Rodionov's cross was given to St. Nicholas Church in Pyzhy. His body was buried in Moscow, at the Ascension Church near Satino-Russkoye village.

Aleksandr Rodionov, Yevgeny's father, died 5 days after his son's burial.

== Veneration ==

Yevgeny Rodionov was posthumously awarded the Order of Courage. A popular movement within the Russian Orthodox Church has sought his canonisation as a martyr. According to his mother and some supporters, Rodionov was executed because he refused to remove his cross necklace and convert to Islam. Some Russian soldiers have reportedly prayed before his image.

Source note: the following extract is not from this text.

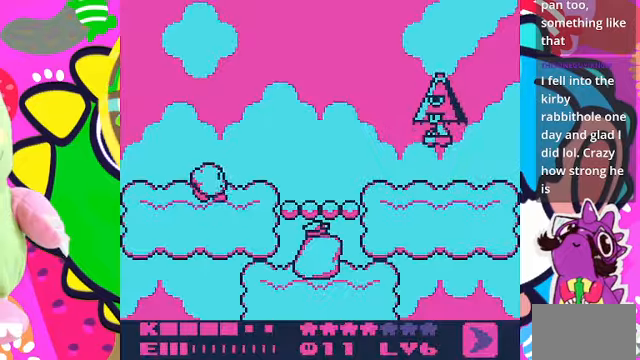
{"dt_ms": 500, "buttons": [], "left_stick": "center", "right_stick": "center", "events": []}
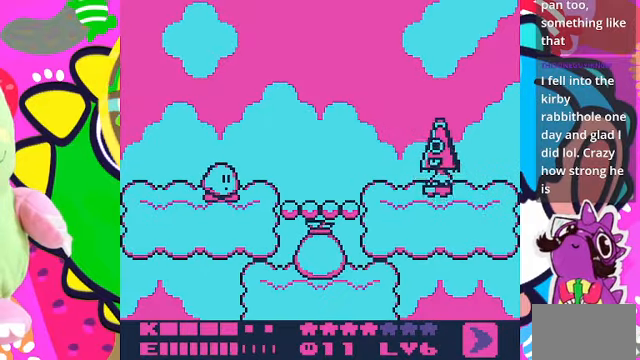
{"dt_ms": 500, "buttons": ["DPAD_RIGHT"], "left_stick": "center", "right_stick": "center", "events": [[267, "CROSS", "down"], [334, "SQUARE", "down"], [367, "CROSS", "up"], [467, "DPAD_RIGHT", "down"], [467, "SQUARE", "up"]]}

=== Position of the Moscow Patriarchate ===
The Synodal Commission for Canonisation has not formally glorified Rodionov. Secretary Maksim Maksimov explained that the primary evidence of his martyrdom comes from his mother, that the Church does not typically canonise those killed in war, and that the era of new martyrs ended with the fall of the Bolshevik regime. Nevertheless, Patriarch Alexy II blessed a popular account of his life.

Opponents of this decision, such as priest Alexander Shargunov, argue that popular veneration and reported miracles at Rodionov's grave justify canonisation, and that captivity differs from combat death.

=== Unofficial icons ===
Despite the lack of official canonisation, icons depicting Rodionov in military dress with a cross have been produced and are displayed in some churches, including in Russia, Moldova, Germany, and the United States.